Потом но программе мы стали готовить режиссерские этюды. Я придумал странный этюд и посвятил его очередному празднику 7 Ноября. Почему-то возникло название "Попробуем сначала". На сцене была выстроена мрачная декорация захолустного вокзала, с буфетной стойкой, грязными столами, какими-то объедками и мусором на полу, а на стене висел лозунг "Встретим годовщину Октябрьской революции новыми трудовыми победами". На полу лежал человек в помятом и не слишком чистом пальто. Моя однокурсница Регина Степановичуте, воспитанная интеллигентная литовская девушка, которая краснела от каждого нашего грубого слова, играла подвыпившую буфетчицу, а Толя Васильев изображал музыканта, который сидел за пианино и, периодически прихлебывая из стакана что-то сильно алкогольное, пытался сложить джазовую мелодию, напевая всего одну строчку: "Попробуем сначала, потом опять сначала". Собственно, сам этюд состоял в том, что печальный ход жизни этих бедных людей нарушает приход милиционера, который, обращаясь к ним с традиционным советским хамством, начинает проверять документы и кого-то уводит с собой. Так я мыслил себе вмешательство власти в частную жизнь. Попов посмотрел этот формальный литературный этюд, где актеры ничего не играли и были просто знаками, и предложил сыграть в нем милиционера. Он надел только милицейскую фуражку, не торопясь прошелся по сцене, остановился возле человека, лежащего на полу, долго и внимательно на него смотрел, потом посидел возле Регины, которая мыла грязную посуду, отпил из стакана Васильева - тот по-прежнему наигрывал "попробуем сначала", и вдруг вся формальность и знаковость моей задумки сломалась. Мы увидели людей, увидели милиционера, у которого дома, может быть, не все в порядке, и он озлоблен на мир, на то, что ему выпало ночное дежурство в праздничный день, и стало понятно, откуда в нем столько жлобства и хамства. Из этого простого урока стало ясно, что главное в театре - это человек, его дыхание, его глаза, его нервы, его соединение или несоединение с другими людьми.

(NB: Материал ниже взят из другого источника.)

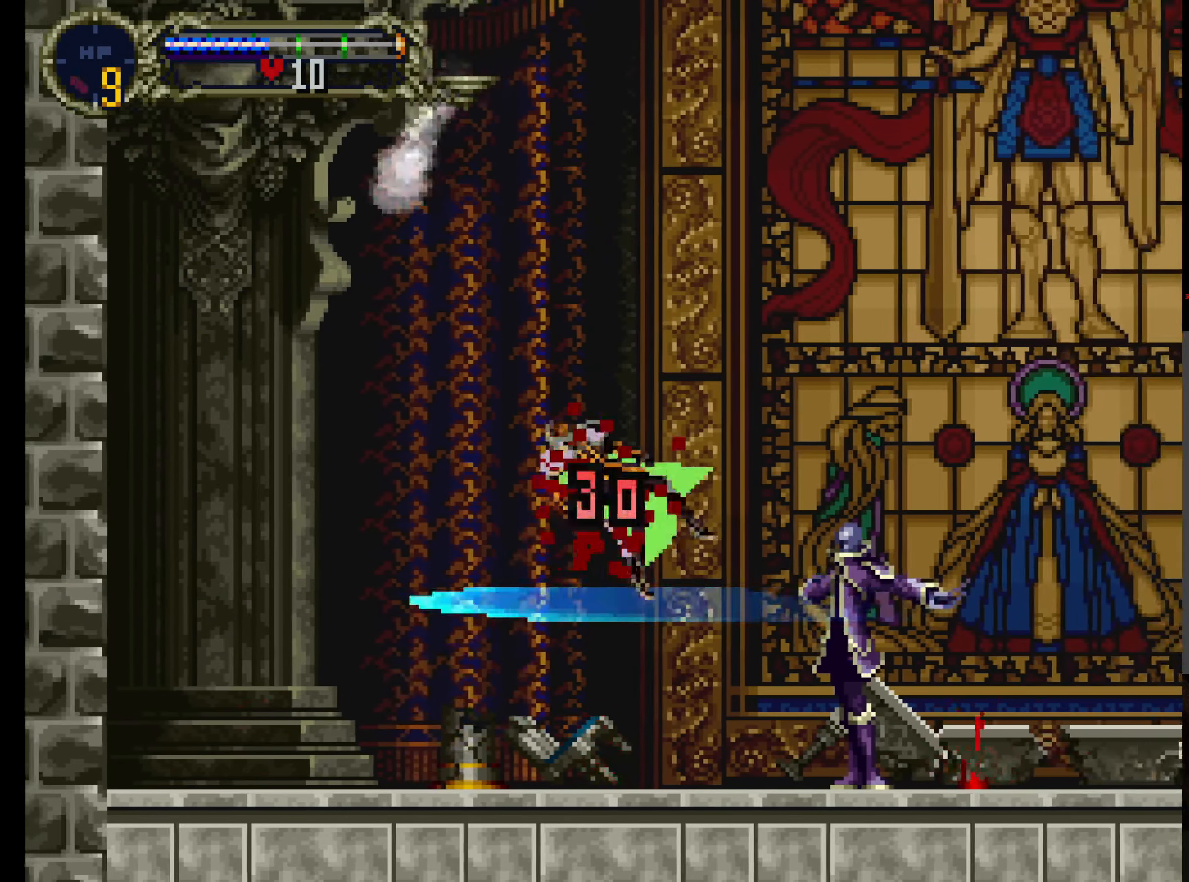
{"buttons": [], "left_stick": "center", "events": [[33, "DPAD_RIGHT", "up"]]}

Андрей Алексеевич никогда не вел себя с нами как профессор и наставник - он был старшим товарищем, коллегой. Мы ходили на все его спектакли, и в конце Попов всегда спрашивал: "Ну как?" - и было видно, как он волновался. Я помню, что мне не понравилась его роль в спектакле "Эльдорадо". Это была первая работа Андрея Алексеевича во МХАТе, первая работа с Ефремовым. Он играл с Андреем Мягковым и Анастасией Вознесенской. Походя, не придав этому никакого значения, я сказал Попову, что спектакль плохой и роль у него плохая. Казалось бы, ну что такого в том, что студенту не понравился спектакль? Тем не менее потом я узнал от Ирины Владимировны, жены Андрея Алексеевича, которую мы между собой звали Пудреница -- она все время пудрилась, - - что Попов страшно переживал из-за этой моей оценки.

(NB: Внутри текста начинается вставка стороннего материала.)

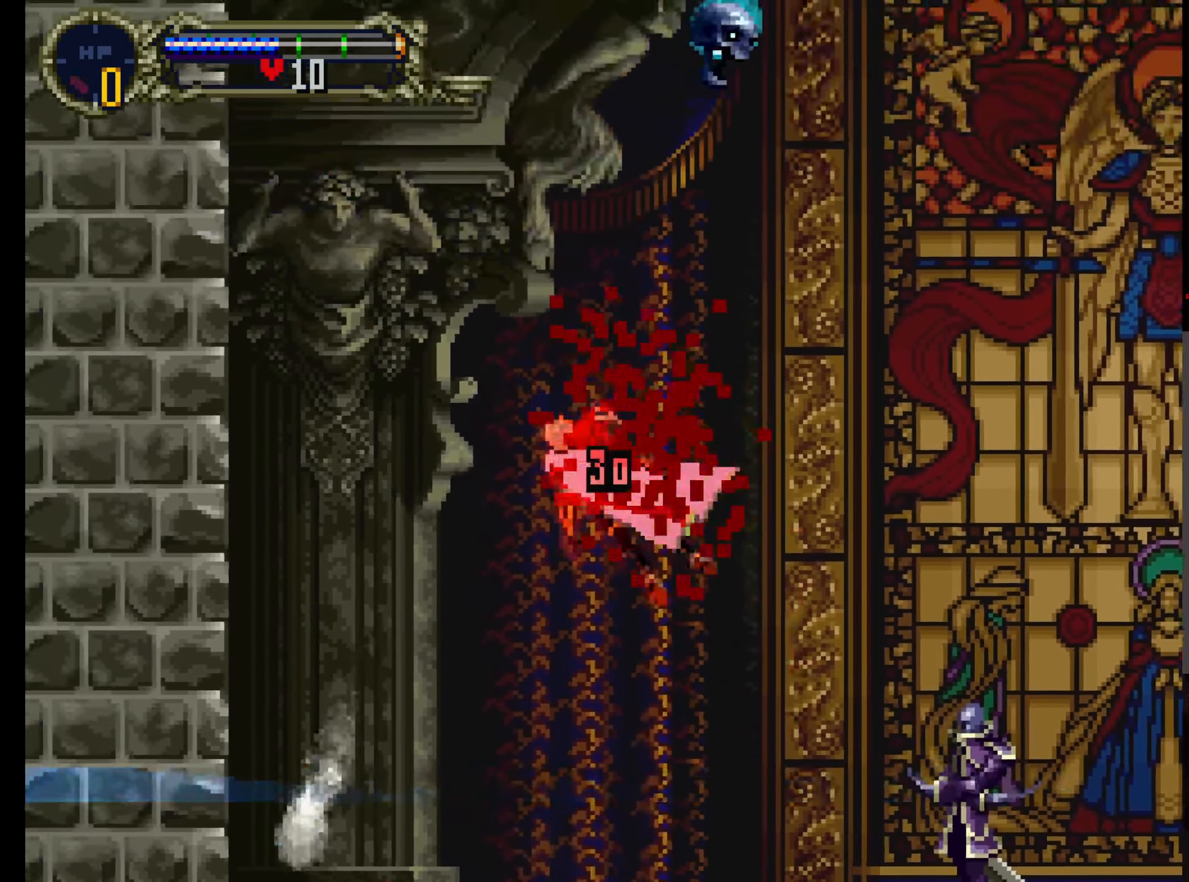
{"buttons": [], "left_stick": "center", "events": []}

К нам на курс перевели новую студентку, которая была в академическом отпуске, и на одно из занятий с Андреем Алексеевичем ее привел декан. Попов сразу же встал, а мы остались сидеть - подумаешь, студентку привели! Девушка подошла к нему, почему-то протянула руку и сказала: "Лиля". Попов покраснел, пожал ей руку и тихо ответил: "Андрей". Он не играл, не морочил никому голову, он действительно был таким, наивным и трогательным.

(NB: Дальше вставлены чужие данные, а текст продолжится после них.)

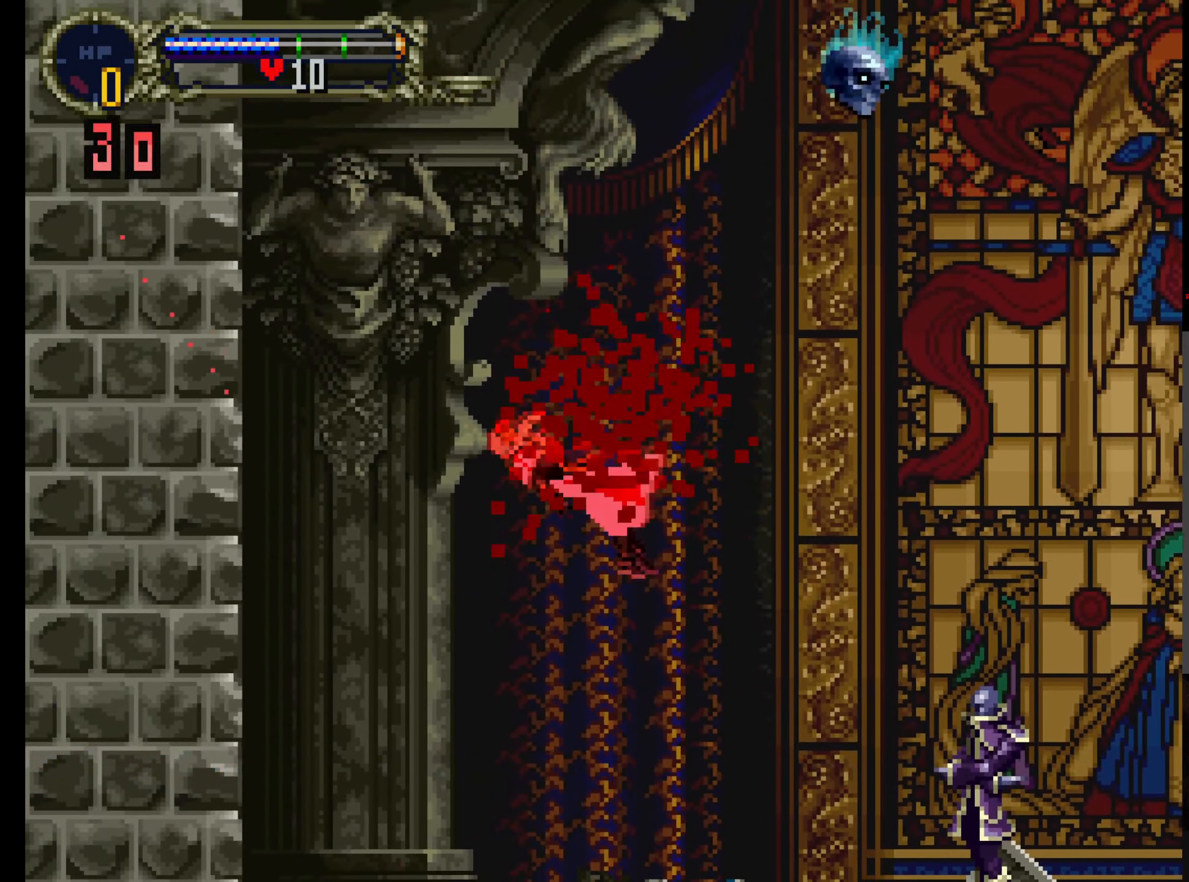
{"buttons": ["SELECT"], "left_stick": "center", "events": [[483, "SELECT", "down"]]}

А мы между тем наглели день ото дня и уже беззастенчиво заходили в его роскошную квартиру на Смоленской набережной и приводили с собой друзей и девушек. Сперва мы чувствовали себя по-провинциальному неловко в огромной восьми- или десятикомнатной квартире, где были отдельные комнаты под библиотеку и бильярдную, - - мы просто не представляли себе, что такое возможно, но очень быстро освоились. Часто мы звонили Андрею Алексеевичу и просили разрешения зайти к нему после занятий. Попов неизменно соглашался, и в реальности это означало, что он будет нас угощать. Андрей Алексеевич надевал фартук, бегал на кухню, готовил закуски и доставал из буфета свои знаменитые настойки - он любил сам настаивать водку на травах, на кореньях, на ягодах... Ирина Владимировна откуда-то из дальней комнаты кричала: "Андрюша, кто там?", и Андрюша отвечал: "Не беспокойся, это мои ребята пришли".
Справедливости ради нужно сказать, что у нас был очень сильный курс, и Попов заслуженно гордился своими учениками. Среди режиссеров-мастеров всегда было соперничество, чей курс лучше. В конце нашего второго курса новым заведующим кафедрой режиссуры стал Андрей Гончаров. Он посмотрел наши работы, после чего на заседании кафедры было принято решение отчислить с курса Андрея Андреева и Анатолия Васильева и поставить тройку по режиссуре Борису Морозову и мне. Андрей Алексеевич был тогда на гастролях, а когда вернулся, немедленно вступился за своих студентов, и Андреев с Васильевым были восстановлены в институте. Попов своим авторитетом всегда прикрывал нас, потому что легче легкого было навесить на студента ярлык "идеологически опасного элемента" за то, что тот пытался ставить Бабеля или Солженицына.
Мы прожили вместе с Андреем Алексеевичем все отпущенные на учебу пять лет и были привязаны к нему, как к отцу.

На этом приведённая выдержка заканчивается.